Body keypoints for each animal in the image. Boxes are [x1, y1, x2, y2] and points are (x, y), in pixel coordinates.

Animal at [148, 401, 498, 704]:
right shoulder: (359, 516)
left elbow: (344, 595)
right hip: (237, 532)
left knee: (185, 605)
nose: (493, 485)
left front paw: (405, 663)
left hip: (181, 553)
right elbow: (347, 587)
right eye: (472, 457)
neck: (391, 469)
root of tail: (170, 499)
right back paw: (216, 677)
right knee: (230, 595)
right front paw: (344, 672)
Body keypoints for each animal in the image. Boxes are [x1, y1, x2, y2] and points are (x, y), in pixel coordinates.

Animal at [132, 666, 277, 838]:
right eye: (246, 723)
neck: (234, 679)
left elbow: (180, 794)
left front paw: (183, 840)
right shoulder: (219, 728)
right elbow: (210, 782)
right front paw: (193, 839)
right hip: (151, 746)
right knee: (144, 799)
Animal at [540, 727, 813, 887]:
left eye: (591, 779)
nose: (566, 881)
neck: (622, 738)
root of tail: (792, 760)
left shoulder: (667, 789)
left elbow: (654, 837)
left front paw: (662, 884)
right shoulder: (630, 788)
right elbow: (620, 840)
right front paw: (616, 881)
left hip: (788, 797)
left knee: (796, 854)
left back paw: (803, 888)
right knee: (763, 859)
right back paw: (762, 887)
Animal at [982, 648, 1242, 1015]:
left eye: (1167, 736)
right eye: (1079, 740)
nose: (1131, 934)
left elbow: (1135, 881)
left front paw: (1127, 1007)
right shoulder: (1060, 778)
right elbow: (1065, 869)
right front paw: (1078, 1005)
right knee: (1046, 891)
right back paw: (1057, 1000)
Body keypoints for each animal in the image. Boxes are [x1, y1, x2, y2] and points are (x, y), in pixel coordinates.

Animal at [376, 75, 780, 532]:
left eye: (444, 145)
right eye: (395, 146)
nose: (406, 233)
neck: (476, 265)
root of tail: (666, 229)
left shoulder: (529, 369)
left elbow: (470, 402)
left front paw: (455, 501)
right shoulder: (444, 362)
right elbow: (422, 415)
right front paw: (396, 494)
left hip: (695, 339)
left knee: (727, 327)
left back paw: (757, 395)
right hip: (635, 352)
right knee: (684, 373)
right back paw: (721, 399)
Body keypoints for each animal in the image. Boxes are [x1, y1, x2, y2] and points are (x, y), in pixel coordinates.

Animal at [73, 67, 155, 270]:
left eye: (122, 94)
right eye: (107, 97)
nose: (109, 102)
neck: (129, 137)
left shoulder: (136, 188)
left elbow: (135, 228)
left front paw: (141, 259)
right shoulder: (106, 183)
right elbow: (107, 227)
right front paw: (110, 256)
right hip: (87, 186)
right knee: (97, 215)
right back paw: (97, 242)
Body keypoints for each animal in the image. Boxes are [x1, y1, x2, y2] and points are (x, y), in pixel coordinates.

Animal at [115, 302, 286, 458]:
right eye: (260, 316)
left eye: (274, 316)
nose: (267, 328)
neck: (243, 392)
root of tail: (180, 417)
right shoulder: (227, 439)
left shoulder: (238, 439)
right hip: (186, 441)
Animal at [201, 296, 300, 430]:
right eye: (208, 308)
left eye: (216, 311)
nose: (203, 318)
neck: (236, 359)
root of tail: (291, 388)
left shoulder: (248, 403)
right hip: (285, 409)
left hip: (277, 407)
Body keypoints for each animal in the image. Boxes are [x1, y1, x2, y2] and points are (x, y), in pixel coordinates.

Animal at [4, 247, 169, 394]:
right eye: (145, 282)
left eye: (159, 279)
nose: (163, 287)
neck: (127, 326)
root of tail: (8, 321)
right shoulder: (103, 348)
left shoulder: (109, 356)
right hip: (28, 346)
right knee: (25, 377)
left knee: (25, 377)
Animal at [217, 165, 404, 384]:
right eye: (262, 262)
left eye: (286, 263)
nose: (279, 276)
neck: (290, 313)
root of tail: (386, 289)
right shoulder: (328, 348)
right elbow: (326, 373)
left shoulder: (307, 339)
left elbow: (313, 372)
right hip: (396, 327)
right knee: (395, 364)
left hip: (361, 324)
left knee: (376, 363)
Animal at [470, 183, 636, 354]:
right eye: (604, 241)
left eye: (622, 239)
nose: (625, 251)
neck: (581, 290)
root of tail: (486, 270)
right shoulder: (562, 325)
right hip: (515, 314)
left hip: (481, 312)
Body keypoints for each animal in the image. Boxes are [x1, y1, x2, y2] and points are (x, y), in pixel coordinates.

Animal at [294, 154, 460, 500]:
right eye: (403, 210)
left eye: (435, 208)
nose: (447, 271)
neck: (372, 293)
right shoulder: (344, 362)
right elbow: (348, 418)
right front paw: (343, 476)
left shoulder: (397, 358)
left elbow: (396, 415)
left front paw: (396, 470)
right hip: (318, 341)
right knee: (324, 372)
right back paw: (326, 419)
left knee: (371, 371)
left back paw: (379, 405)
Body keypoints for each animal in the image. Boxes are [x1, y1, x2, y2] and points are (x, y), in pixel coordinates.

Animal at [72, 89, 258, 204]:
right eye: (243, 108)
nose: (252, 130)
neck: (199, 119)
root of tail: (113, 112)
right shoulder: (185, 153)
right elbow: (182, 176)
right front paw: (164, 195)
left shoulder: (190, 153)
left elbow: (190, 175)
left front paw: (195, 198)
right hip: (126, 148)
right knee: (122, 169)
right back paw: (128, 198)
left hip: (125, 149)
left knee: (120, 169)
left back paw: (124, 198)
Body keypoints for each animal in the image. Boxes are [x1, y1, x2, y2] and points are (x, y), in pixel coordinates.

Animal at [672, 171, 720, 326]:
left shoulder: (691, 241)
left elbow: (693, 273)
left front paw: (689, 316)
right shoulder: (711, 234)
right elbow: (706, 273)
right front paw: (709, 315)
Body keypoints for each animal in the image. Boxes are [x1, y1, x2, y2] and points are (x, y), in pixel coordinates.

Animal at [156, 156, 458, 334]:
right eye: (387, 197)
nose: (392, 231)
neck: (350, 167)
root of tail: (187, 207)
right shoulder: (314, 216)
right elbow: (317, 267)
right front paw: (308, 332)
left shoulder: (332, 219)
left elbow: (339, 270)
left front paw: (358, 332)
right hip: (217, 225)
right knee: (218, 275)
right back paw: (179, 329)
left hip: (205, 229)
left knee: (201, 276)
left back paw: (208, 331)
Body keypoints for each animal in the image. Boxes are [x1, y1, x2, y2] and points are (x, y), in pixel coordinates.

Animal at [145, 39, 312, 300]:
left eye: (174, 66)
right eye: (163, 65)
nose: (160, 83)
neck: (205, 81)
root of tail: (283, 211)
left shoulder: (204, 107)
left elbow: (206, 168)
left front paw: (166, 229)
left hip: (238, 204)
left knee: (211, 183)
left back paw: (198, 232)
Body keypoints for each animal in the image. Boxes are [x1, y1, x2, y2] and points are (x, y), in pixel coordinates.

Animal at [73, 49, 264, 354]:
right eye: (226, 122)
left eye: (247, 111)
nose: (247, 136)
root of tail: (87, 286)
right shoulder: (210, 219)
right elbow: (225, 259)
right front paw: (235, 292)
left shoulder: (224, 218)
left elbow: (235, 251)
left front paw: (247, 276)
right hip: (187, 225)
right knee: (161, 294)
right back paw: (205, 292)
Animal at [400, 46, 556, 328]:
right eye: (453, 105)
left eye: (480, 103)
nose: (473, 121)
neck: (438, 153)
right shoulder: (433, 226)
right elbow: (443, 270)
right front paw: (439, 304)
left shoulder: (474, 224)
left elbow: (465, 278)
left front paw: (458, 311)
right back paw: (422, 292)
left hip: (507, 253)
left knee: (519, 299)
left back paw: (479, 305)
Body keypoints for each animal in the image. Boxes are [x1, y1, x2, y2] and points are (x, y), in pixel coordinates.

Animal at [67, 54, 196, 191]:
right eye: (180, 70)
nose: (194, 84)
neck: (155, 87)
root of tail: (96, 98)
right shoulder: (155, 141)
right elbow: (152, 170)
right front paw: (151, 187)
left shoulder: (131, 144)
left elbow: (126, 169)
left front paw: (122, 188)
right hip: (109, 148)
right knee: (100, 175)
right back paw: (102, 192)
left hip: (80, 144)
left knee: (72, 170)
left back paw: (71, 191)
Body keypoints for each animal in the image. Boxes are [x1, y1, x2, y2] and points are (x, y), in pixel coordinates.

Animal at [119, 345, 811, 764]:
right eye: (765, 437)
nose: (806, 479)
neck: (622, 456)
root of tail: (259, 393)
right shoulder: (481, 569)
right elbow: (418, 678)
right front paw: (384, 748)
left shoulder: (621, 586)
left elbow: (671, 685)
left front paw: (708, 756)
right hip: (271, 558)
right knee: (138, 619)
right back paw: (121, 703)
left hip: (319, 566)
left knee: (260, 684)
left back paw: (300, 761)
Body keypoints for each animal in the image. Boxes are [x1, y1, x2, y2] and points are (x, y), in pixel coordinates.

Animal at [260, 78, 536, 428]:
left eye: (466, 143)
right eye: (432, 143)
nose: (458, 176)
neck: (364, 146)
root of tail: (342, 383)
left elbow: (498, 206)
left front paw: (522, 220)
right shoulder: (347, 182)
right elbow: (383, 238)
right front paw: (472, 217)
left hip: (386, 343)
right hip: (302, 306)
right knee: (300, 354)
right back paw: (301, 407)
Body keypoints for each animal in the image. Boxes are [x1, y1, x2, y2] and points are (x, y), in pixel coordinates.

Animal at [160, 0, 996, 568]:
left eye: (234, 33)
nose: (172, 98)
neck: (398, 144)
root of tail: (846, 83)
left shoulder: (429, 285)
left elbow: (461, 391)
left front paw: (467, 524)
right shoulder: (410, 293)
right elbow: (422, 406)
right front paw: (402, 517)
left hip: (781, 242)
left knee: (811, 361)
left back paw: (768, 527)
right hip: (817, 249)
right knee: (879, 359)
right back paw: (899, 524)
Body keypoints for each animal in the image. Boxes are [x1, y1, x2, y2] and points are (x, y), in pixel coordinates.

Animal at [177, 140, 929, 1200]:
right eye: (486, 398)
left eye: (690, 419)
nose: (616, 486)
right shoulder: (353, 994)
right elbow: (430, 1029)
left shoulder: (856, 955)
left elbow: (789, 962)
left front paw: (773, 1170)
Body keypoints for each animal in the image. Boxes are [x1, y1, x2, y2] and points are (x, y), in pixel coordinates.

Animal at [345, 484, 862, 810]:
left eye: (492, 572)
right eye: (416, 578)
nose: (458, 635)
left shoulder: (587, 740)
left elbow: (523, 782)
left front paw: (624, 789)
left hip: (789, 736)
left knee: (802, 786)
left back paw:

=======

(Try it)
From the first line of the data above to the line containing "right back paw: (1057, 1000)", repeat everything exactly and add nothing.

(Answer section)
Body keypoints for each animal in the image. Boxes are [x1, y1, x2, y2] and points are (x, y), in pixel coordinates.

Animal at [148, 401, 498, 704]:
right shoulder: (359, 516)
left elbow: (344, 595)
right hip: (237, 532)
left knee: (185, 605)
nose: (493, 485)
left front paw: (405, 663)
left hip: (181, 553)
right elbow: (347, 587)
right eye: (472, 457)
neck: (391, 469)
root of tail: (170, 499)
right back paw: (216, 677)
right knee: (230, 595)
right front paw: (344, 672)
Body keypoints for each animal in the image. Boxes are [x1, y1, x2, y2] and points are (x, y), in pixel coordinates.

Animal at [132, 666, 277, 838]:
right eye: (246, 723)
neck: (234, 679)
left elbow: (180, 794)
left front paw: (183, 840)
right shoulder: (219, 728)
right elbow: (210, 782)
right front paw: (193, 839)
right hip: (151, 746)
right knee: (144, 799)
Animal at [540, 727, 813, 887]:
left eye: (591, 779)
nose: (566, 881)
neck: (622, 738)
root of tail: (792, 760)
left shoulder: (667, 789)
left elbow: (654, 837)
left front paw: (662, 884)
right shoulder: (630, 788)
right elbow: (620, 840)
right front paw: (616, 881)
left hip: (788, 797)
left knee: (796, 854)
left back paw: (803, 888)
right knee: (763, 859)
right back paw: (762, 887)
Animal at [982, 648, 1242, 1015]:
left eye: (1167, 736)
right eye: (1079, 740)
nose: (1131, 934)
left elbow: (1135, 881)
left front paw: (1127, 1007)
right shoulder: (1060, 778)
right elbow: (1065, 869)
right front paw: (1078, 1005)
right knee: (1046, 891)
right back paw: (1057, 1000)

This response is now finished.